Population genetic statistics

With our better understanding of multi-variant adaptation, recent studies discovered that SNPs and SVs could jointly participate in the evolution of the genome and contribute to environmental adaptation. In order to avoid recombination with maladapted genomic backgrounds, candidate adaptive variants discovered so far often occurred in non-coding regions. Combing SNP genotypes from 1000G and SV genotypes from HGSVC, we searched for positive natural selection signals among the five major populations (AMR, EAS, EUR, AFR, and SAS). Population genetic statistics were calculated between each population and the others, including fixation index statistics (F_ST), integrated haplotype homozygosity score (iHS) and cross-population number of segregating sites by length (XPNSL).

Contents update

Additional cell types/tissues with Hi-C data. The number of available cell types with Hi-C data increased from 12 to 49, so that substantially more 3D interacting genes can be identified for a query variant in the updated version.

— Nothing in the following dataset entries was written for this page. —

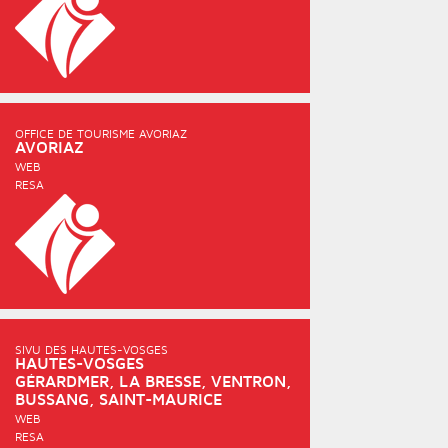
OFFICE DE TOURISME AVORIAZ
AVORIAZ
WEB
RESA
SIVU DES HAUTES-VOSGES
HAUTES-VOSGES
GÉRARDMER, LA BRESSE, VENTRON,
BUSSANG, SAINT-MAURICE
WEB
RESA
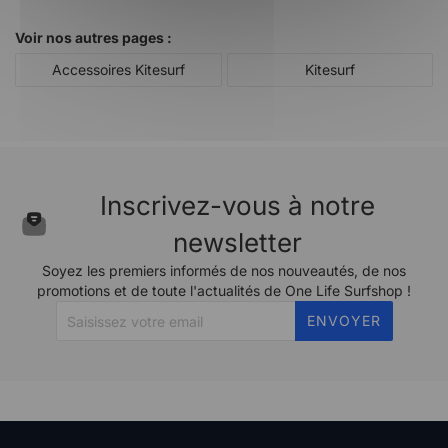
Voir nos autres pages :
Accessoires Kitesurf
Kitesurf
Inscrivez-vous à notre
newsletter
Soyez les premiers informés de nos nouveautés, de nos
promotions et de toute l'actualités de One Life Surfshop !
ENVOYER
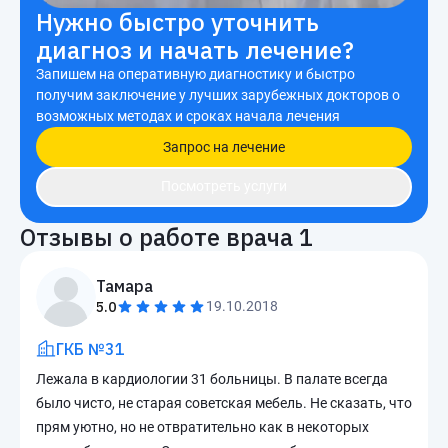
Нужно быстро уточнить
диагноз и начать лечение?
Запишем на оперативную диагностику и быстро
получим заключение у лучших зарубежных докторов о
возможных методах и сроках начала лечения
Запрос на лечение
Посмотреть услуги
Отзывы о работе врача
1
Тамара
5.0
19.10.2018
ГКБ №31
Лежала в кардиологии 31 больницы. В палате всегда
было чисто, не старая советская мебель. Не сказать, что
прям уютно, но не отвратительно как в некоторых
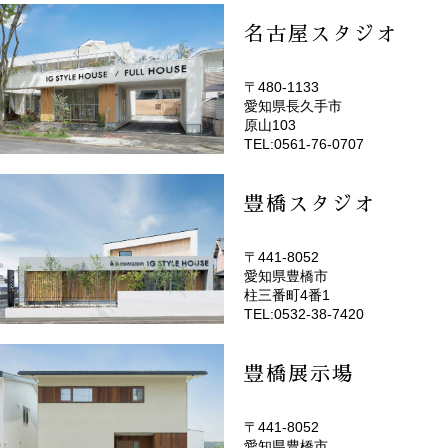
名古屋スタジオ
〒480-1133
愛知県長久手市
(EMOTOP名古屋)
原山103
TEL:0561-76-0707
豊橋スタジオ
〒441-8052
愛知県豊橋市
(EMOTOP豊橋)
柱三番町4番1
TEL:0532-38-7420
豊橋展示場
〒441-8052
愛知県豊橋市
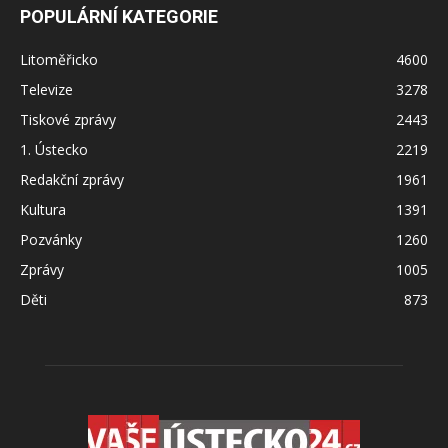
POPULÁRNÍ KATEGORIE
Litoměřicko
4600
Televize
3278
Tiskové zprávy
2443
1. Ústecko
2219
Redakční zprávy
1961
Kultura
1391
Pozvánky
1260
Zprávy
1005
Děti
873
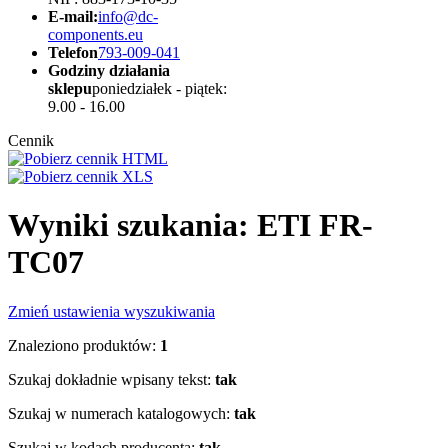
E-mail:
info@dc-
components.eu
Telefon
793-009-041
Godziny działania
sklepu
poniedziałek - piątek:
9.00 - 16.00
Cennik
Wyniki szukania: ETI FR-
TC07
Zmień ustawienia wyszukiwania
Znaleziono produktów:
1
Szukaj dokładnie wpisany tekst:
tak
Szukaj w numerach katalogowych:
tak
Szukaj w kodach producenta:
tak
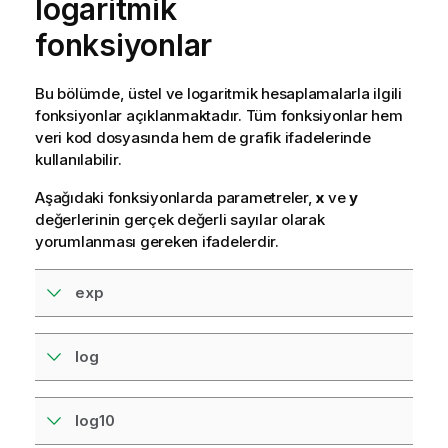
logaritmik
fonksiyonlar
Bu bölümde, üstel ve logaritmik hesaplamalarla ilgili
fonksiyonlar açıklanmaktadır. Tüm fonksiyonlar hem
veri
kod dosyasında
hem de
grafik
ifadelerinde
kullanılabilir.
Aşağıdaki fonksiyonlarda parametreler,
x
ve
y
değerlerinin gerçek değerli sayılar olarak
yorumlanması gereken ifadelerdir.
exp
log
log10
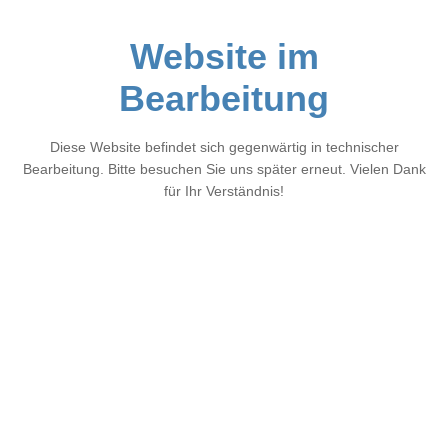
Website im
Bearbeitung
Diese Website befindet sich gegenwärtig in technischer
Bearbeitung. Bitte besuchen Sie uns später erneut. Vielen Dank
für Ihr Verständnis!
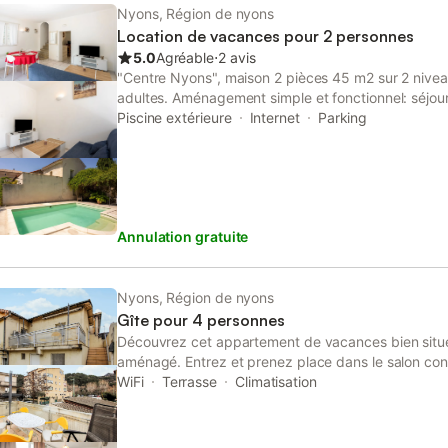
Nyons, Région de nyons
Location de vacances pour 2 personnes
5.0
Agréable
⋅
2 avis
"Centre Nyons", maison 2 pièces 45 m2 sur 2 nivea
adultes. Aménagement simple et fonctionnel: séjou
radiateur électrique. Sortie sur la terrasse. Cuisine
Piscine extérieure
Internet
Parking
four, four, grille-pain, bouilloire électrique, micro-o
avec table pour les repas. Air-conditionné. À l'éta
1 grand-lit (1 x 140 cm, longueur 190 cm) avec do
Petite terrasse 10 m2. Meubles de terrasse. A dispos
(Connexion WIFI, gratuit). Près de la maison. Veuill
Annulation gratuite
fumée. Annonce d'un particulier (art 155, IV du CGI
Nyons, Région de nyons
Gîte pour 4 personnes
Découvrez cet appartement de vacances bien situ
aménagé. Entrez et prenez place dans le salon co
rembourrés colorés, des fauteuils confortables et d
WiFi
Terrasse
Climatisation
laissent entrer la lumière du jour. Détendez-vous en 
de soirées tranquilles dans une ambiance familiale
cuisine fonctionnelle avec une grande table à mange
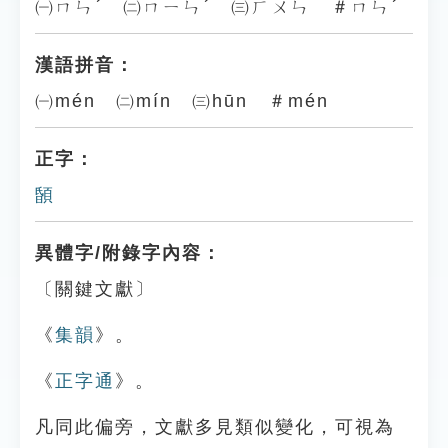
㈠ㄇㄣˊ ㈡ㄇㄧㄣˊ ㈢ㄏㄨㄣ ＃ㄇㄣˊ
漢語拼音：
㈠mén ㈡mín ㈢hūn ＃mén
正字：
䫒
異體字/附錄字內容：
〔關鍵文獻〕
《
集韻
》。
《
正字通
》。
凡同此偏旁，文獻多見類似變化，可視為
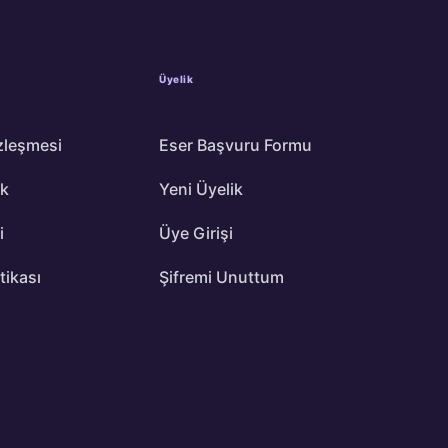
Üyelik
zleşmesi
Eser Başvuru Formu
ik
Yeni Üyelik
i
Üye Girişi
itikası
Şifremi Unuttum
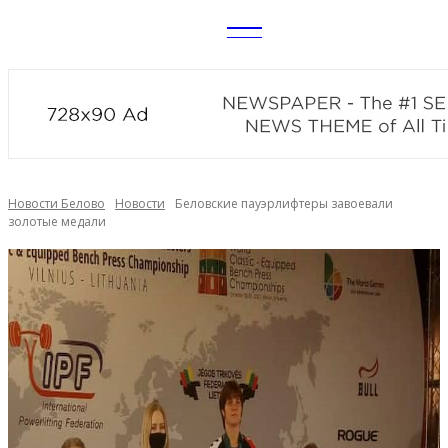
CITY
news
Новости Белово
Новости
Беловские пауэрлифтеры завоевали
золотые медали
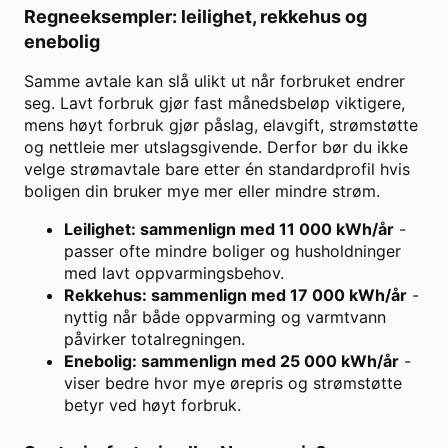
Regneeksempler: leilighet, rekkehus og
enebolig
Samme avtale kan slå ulikt ut når forbruket endrer
seg. Lavt forbruk gjør fast månedsbeløp viktigere,
mens høyt forbruk gjør påslag, elavgift, strømstøtte
og nettleie mer utslagsgivende. Derfor bør du ikke
velge strømavtale bare etter én standardprofil hvis
boligen din bruker mye mer eller mindre strøm.
Leilighet: sammenlign med 11 000 kWh/år
-
passer ofte mindre boliger og husholdninger
med lavt oppvarmingsbehov.
Rekkehus: sammenlign med 17 000 kWh/år
-
nyttig når både oppvarming og varmtvann
påvirker totalregningen.
Enebolig: sammenlign med 25 000 kWh/år
-
viser bedre hvor mye ørepris og strømstøtte
betyr ved høyt forbruk.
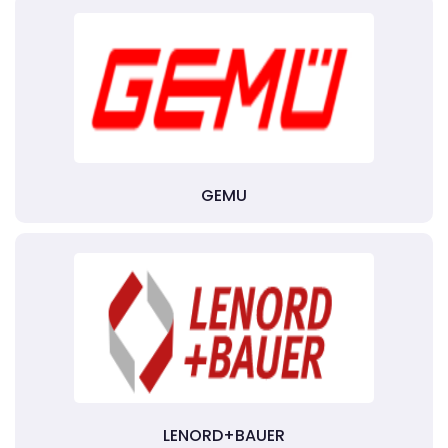
GEMU
LENORD+BAUER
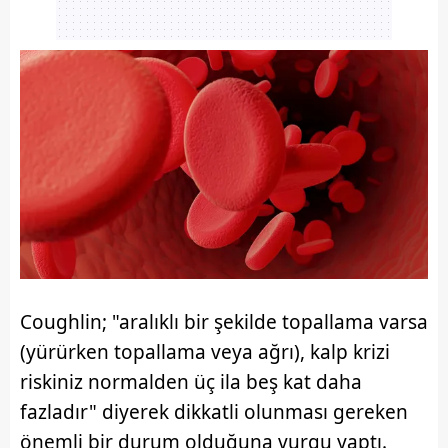
Coughlin; "aralıklı bir şekilde topallama varsa
(yürürken topallama veya ağrı), kalp krizi
riskiniz normalden üç ila beş kat daha
fazladır" diyerek dikkatli olunması gereken
önemli bir durum olduğuna vurgu yaptı.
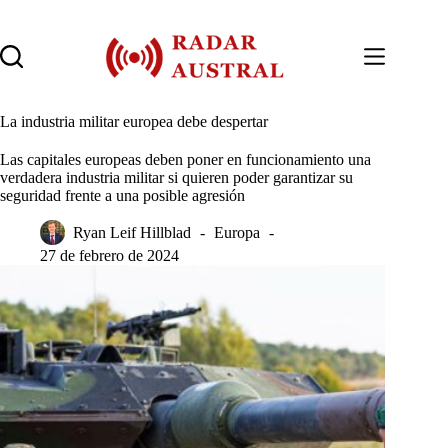
Saltar
al
contenido
La industria militar europea debe despertar
Las capitales europeas deben poner en funcionamiento una
verdadera industria militar si quieren poder garantizar su
seguridad frente a una posible agresión
Ryan Leif Hillblad
Europa
27 de febrero de 2024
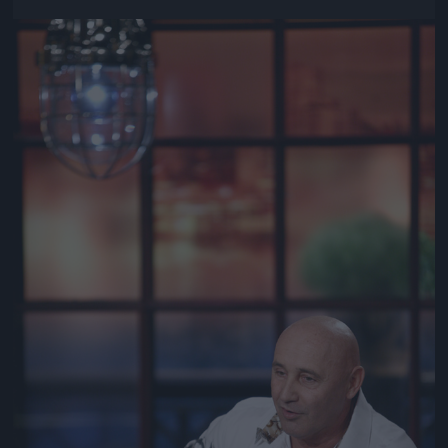
Jön még kép!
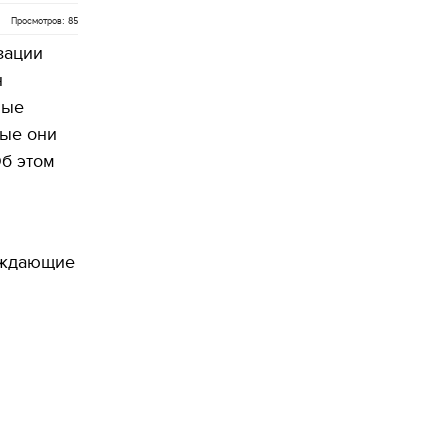
Просмотров: 85
зации
н
ные
рые они
б этом
беждающие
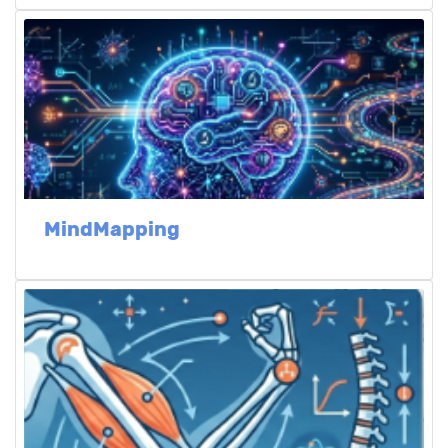
MindMapping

Latest dbSNP version. dbSNP database was updated from version 146 to 154, with the number of annotated SNPs increasing from 149,254,102 to 700,385,017.

Latest GTEx 3database. GTEx database was updated from version 6 to 8, with the number of significant SNP-gene pairs increasing from 19,582,729 to 71,478,528.

INTERFACE

New interactive interface for visualizing chromatin architecture and accessibility

Former version of 3DSNP has provided a series of user-friendly interfaces for the users to search, browse, visualize and export the results. To facilitate the visualization of the local chromatin architecture and accessibility surrounding the query SNPs or SVs, we used IGV.js plugin to replace the former USCS genome browser screenshot, as shown in Figure 3. Five major annotation categories are integrated in this visualization platform: basic annotation, Hi-C loops, scATAC-seq, variants, and population genetics.

(i) Basic annotation class include: RefSeq genes, DNase sites and RepeatMasker;

(ii) Hi-C loops class include: the normal loops (e.g. H1-ESC), the altered loops by all SVs (e.g. H1-ESC_mod) and the altered loops only by the query SV (e.g. H1-ESC_mod_target) in 49 human cell types;

(iii) scATAC-seq class include: averaged chromatin accessibility profiles of 126 cell types/subtypes in 15 fetal tissues;

(iv) Variants class include the dbSNP and HGSCV2 databases;

(v) Pathogenicity class include ClinVar and ClinGen.

(vi) Population genetics class include F_ST, iHS, and XPNSL；

Users can easily select interested tracks by clicking the Track Selector button at the bottom of the tracks.

Figure 3

Data format

Query format

In addition to SNP ID(s), now we could search SV ID(s) in our database like chrN-start-SVtype-SVlength. It is worth noting that we used the naming of SV IDs from HGSVC. The SV IDs in HGSVC is defined in GRCh38 which is different from the position information we provide in the main table (GRCh37). In order to easily find SVs from HGSVC, we didn’t change the naming for SV IDs.

In addition, we also extracted some highly reliable SVs detected by short-read sequencing from the ClinVar. The naming of these SVs is consistent with the positions in GRCh37. Therefore, we recommend researchers search SVs by genomic regions. Target SVs in the region will automatically appear at the top of the main table.

Other annotations could be found in the previous version.